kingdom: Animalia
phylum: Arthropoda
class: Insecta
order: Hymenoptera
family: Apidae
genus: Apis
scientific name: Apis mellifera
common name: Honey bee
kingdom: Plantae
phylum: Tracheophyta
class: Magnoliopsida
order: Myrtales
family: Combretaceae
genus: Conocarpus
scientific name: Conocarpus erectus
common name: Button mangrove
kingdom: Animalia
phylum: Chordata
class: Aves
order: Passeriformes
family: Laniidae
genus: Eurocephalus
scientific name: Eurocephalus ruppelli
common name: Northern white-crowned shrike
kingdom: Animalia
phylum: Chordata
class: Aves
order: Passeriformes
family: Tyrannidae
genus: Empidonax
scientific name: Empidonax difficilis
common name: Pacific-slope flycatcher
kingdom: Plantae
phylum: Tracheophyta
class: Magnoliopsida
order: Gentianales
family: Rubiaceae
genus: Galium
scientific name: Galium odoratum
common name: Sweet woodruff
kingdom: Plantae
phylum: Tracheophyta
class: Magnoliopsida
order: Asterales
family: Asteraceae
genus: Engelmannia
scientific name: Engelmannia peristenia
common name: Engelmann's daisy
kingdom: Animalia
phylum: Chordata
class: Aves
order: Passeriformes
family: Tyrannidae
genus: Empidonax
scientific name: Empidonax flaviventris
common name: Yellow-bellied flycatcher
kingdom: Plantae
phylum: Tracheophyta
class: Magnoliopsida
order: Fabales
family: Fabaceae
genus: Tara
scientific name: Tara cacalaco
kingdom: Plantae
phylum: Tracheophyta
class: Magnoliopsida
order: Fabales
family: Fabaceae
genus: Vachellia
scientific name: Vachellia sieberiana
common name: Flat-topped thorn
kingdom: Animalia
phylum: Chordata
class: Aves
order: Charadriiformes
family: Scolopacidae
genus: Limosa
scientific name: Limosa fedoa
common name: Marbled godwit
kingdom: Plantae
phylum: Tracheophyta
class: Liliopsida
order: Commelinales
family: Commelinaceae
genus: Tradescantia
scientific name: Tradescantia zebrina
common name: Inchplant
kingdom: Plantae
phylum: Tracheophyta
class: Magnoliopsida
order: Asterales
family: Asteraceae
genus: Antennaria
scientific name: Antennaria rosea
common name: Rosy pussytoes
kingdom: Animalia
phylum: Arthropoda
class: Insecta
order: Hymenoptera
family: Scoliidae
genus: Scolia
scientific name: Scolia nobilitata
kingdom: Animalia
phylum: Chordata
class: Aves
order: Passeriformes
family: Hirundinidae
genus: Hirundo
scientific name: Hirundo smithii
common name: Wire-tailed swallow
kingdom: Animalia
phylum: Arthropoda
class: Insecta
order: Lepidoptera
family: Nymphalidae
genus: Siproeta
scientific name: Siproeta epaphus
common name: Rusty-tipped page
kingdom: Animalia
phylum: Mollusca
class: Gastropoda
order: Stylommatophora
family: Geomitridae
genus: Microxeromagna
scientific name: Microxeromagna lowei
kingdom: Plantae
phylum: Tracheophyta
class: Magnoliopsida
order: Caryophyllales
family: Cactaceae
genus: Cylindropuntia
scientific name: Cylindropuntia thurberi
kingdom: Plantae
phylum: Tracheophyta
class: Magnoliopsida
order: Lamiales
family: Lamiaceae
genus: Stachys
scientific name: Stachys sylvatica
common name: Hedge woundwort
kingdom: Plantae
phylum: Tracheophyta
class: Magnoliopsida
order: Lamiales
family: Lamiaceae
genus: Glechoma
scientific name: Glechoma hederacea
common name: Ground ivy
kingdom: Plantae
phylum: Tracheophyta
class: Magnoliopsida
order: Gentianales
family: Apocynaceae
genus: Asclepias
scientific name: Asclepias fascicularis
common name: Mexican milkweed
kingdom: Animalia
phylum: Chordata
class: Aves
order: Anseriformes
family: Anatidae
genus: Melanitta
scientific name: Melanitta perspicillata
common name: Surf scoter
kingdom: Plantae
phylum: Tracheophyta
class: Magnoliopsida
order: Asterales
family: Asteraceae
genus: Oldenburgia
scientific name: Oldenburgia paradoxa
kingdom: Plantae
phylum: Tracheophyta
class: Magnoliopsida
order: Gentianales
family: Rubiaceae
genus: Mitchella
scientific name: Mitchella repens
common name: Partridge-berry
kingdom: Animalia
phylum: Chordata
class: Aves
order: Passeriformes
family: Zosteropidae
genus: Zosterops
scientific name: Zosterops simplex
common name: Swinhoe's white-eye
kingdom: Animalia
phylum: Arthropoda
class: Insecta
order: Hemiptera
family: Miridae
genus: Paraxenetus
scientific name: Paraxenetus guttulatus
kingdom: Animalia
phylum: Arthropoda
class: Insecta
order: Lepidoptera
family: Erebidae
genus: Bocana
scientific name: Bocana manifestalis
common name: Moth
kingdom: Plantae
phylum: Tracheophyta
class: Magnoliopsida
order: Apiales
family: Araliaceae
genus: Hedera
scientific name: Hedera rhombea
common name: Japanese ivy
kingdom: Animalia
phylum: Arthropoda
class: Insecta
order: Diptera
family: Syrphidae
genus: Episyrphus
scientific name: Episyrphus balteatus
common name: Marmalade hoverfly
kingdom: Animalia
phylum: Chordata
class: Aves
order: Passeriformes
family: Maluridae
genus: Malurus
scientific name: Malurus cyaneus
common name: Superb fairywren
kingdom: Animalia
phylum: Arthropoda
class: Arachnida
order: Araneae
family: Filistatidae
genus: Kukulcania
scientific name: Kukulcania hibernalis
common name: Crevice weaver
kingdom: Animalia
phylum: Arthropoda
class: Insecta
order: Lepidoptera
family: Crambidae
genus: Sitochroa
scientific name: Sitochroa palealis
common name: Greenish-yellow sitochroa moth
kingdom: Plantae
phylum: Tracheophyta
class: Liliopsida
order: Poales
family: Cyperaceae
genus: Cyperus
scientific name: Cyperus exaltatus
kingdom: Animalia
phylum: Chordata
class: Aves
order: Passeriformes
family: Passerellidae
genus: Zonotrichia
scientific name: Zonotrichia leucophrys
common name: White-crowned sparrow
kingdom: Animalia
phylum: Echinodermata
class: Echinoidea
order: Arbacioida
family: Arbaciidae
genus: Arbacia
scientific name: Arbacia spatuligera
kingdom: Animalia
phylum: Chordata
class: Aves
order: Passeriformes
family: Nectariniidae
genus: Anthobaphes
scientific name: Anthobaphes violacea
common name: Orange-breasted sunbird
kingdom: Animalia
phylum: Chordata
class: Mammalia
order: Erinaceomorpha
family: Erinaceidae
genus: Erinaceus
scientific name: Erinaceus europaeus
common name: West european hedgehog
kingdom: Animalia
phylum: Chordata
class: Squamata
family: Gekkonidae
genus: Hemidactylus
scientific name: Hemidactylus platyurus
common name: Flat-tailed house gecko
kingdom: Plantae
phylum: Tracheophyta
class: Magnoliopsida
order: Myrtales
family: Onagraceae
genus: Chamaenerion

· · ·

Exercise prompt:
Extract every line of the data above and reproduce each one without any change.

Answer to this problem:
kingdom: Animalia
phylum: Arthropoda
class: Insecta
order: Hymenoptera
family: Apidae
genus: Apis
scientific name: Apis mellifera
common name: Honey bee
kingdom: Plantae
phylum: Tracheophyta
class: Magnoliopsida
order: Myrtales
family: Combretaceae
genus: Conocarpus
scientific name: Conocarpus erectus
common name: Button mangrove
kingdom: Animalia
phylum: Chordata
class: Aves
order: Passeriformes
family: Laniidae
genus: Eurocephalus
scientific name: Eurocephalus ruppelli
common name: Northern white-crowned shrike
kingdom: Animalia
phylum: Chordata
class: Aves
order: Passeriformes
family: Tyrannidae
genus: Empidonax
scientific name: Empidonax difficilis
common name: Pacific-slope flycatcher
kingdom: Plantae
phylum: Tracheophyta
class: Magnoliopsida
order: Gentianales
family: Rubiaceae
genus: Galium
scientific name: Galium odoratum
common name: Sweet woodruff
kingdom: Plantae
phylum: Tracheophyta
class: Magnoliopsida
order: Asterales
family: Asteraceae
genus: Engelmannia
scientific name: Engelmannia peristenia
common name: Engelmann's daisy
kingdom: Animalia
phylum: Chordata
class: Aves
order: Passeriformes
family: Tyrannidae
genus: Empidonax
scientific name: Empidonax flaviventris
common name: Yellow-bellied flycatcher
kingdom: Plantae
phylum: Tracheophyta
class: Magnoliopsida
order: Fabales
family: Fabaceae
genus: Tara
scientific name: Tara cacalaco
kingdom: Plantae
phylum: Tracheophyta
class: Magnoliopsida
order: Fabales
family: Fabaceae
genus: Vachellia
scientific name: Vachellia sieberiana
common name: Flat-topped thorn
kingdom: Animalia
phylum: Chordata
class: Aves
order: Charadriiformes
family: Scolopacidae
genus: Limosa
scientific name: Limosa fedoa
common name: Marbled godwit
kingdom: Plantae
phylum: Tracheophyta
class: Liliopsida
order: Commelinales
family: Commelinaceae
genus: Tradescantia
scientific name: Tradescantia zebrina
common name: Inchplant
kingdom: Plantae
phylum: Tracheophyta
class: Magnoliopsida
order: Asterales
family: Asteraceae
genus: Antennaria
scientific name: Antennaria rosea
common name: Rosy pussytoes
kingdom: Animalia
phylum: Arthropoda
class: Insecta
order: Hymenoptera
family: Scoliidae
genus: Scolia
scientific name: Scolia nobilitata
kingdom: Animalia
phylum: Chordata
class: Aves
order: Passeriformes
family: Hirundinidae
genus: Hirundo
scientific name: Hirundo smithii
common name: Wire-tailed swallow
kingdom: Animalia
phylum: Arthropoda
class: Insecta
order: Lepidoptera
family: Nymphalidae
genus: Siproeta
scientific name: Siproeta epaphus
common name: Rusty-tipped page
kingdom: Animalia
phylum: Mollusca
class: Gastropoda
order: Stylommatophora
family: Geomitridae
genus: Microxeromagna
scientific name: Microxeromagna lowei
kingdom: Plantae
phylum: Tracheophyta
class: Magnoliopsida
order: Caryophyllales
family: Cactaceae
genus: Cylindropuntia
scientific name: Cylindropuntia thurberi
kingdom: Plantae
phylum: Tracheophyta
class: Magnoliopsida
order: Lamiales
family: Lamiaceae
genus: Stachys
scientific name: Stachys sylvatica
common name: Hedge woundwort
kingdom: Plantae
phylum: Tracheophyta
class: Magnoliopsida
order: Lamiales
family: Lamiaceae
genus: Glechoma
scientific name: Glechoma hederacea
common name: Ground ivy
kingdom: Plantae
phylum: Tracheophyta
class: Magnoliopsida
order: Gentianales
family: Apocynaceae
genus: Asclepias
scientific name: Asclepias fascicularis
common name: Mexican milkweed
kingdom: Animalia
phylum: Chordata
class: Aves
order: Anseriformes
family: Anatidae
genus: Melanitta
scientific name: Melanitta perspicillata
common name: Surf scoter
kingdom: Plantae
phylum: Tracheophyta
class: Magnoliopsida
order: Asterales
family: Asteraceae
genus: Oldenburgia
scientific name: Oldenburgia paradoxa
kingdom: Plantae
phylum: Tracheophyta
class: Magnoliopsida
order: Gentianales
family: Rubiaceae
genus: Mitchella
scientific name: Mitchella repens
common name: Partridge-berry
kingdom: Animalia
phylum: Chordata
class: Aves
order: Passeriformes
family: Zosteropidae
genus: Zosterops
scientific name: Zosterops simplex
common name: Swinhoe's white-eye
kingdom: Animalia
phylum: Arthropoda
class: Insecta
order: Hemiptera
family: Miridae
genus: Paraxenetus
scientific name: Paraxenetus guttulatus
kingdom: Animalia
phylum: Arthropoda
class: Insecta
order: Lepidoptera
family: Erebidae
genus: Bocana
scientific name: Bocana manifestalis
common name: Moth
kingdom: Plantae
phylum: Tracheophyta
class: Magnoliopsida
order: Apiales
family: Araliaceae
genus: Hedera
scientific name: Hedera rhombea
common name: Japanese ivy
kingdom: Animalia
phylum: Arthropoda
class: Insecta
order: Diptera
family: Syrphidae
genus: Episyrphus
scientific name: Episyrphus balteatus
common name: Marmalade hoverfly
kingdom: Animalia
phylum: Chordata
class: Aves
order: Passeriformes
family: Maluridae
genus: Malurus
scientific name: Malurus cyaneus
common name: Superb fairywren
kingdom: Animalia
phylum: Arthropoda
class: Arachnida
order: Araneae
family: Filistatidae
genus: Kukulcania
scientific name: Kukulcania hibernalis
common name: Crevice weaver
kingdom: Animalia
phylum: Arthropoda
class: Insecta
order: Lepidoptera
family: Crambidae
genus: Sitochroa
scientific name: Sitochroa palealis
common name: Greenish-yellow sitochroa moth
kingdom: Plantae
phylum: Tracheophyta
class: Liliopsida
order: Poales
family: Cyperaceae
genus: Cyperus
scientific name: Cyperus exaltatus
kingdom: Animalia
phylum: Chordata
class: Aves
order: Passeriformes
family: Passerellidae
genus: Zonotrichia
scientific name: Zonotrichia leucophrys
common name: White-crowned sparrow
kingdom: Animalia
phylum: Echinodermata
class: Echinoidea
order: Arbacioida
family: Arbaciidae
genus: Arbacia
scientific name: Arbacia spatuligera
kingdom: Animalia
phylum: Chordata
class: Aves
order: Passeriformes
family: Nectariniidae
genus: Anthobaphes
scientific name: Anthobaphes violacea
common name: Orange-breasted sunbird
kingdom: Animalia
phylum: Chordata
class: Mammalia
order: Erinaceomorpha
family: Erinaceidae
genus: Erinaceus
scientific name: Erinaceus europaeus
common name: West european hedgehog
kingdom: Animalia
phylum: Chordata
class: Squamata
family: Gekkonidae
genus: Hemidactylus
scientific name: Hemidactylus platyurus
common name: Flat-tailed house gecko
kingdom: Plantae
phylum: Tracheophyta
class: Magnoliopsida
order: Myrtales
family: Onagraceae
genus: Chamaenerion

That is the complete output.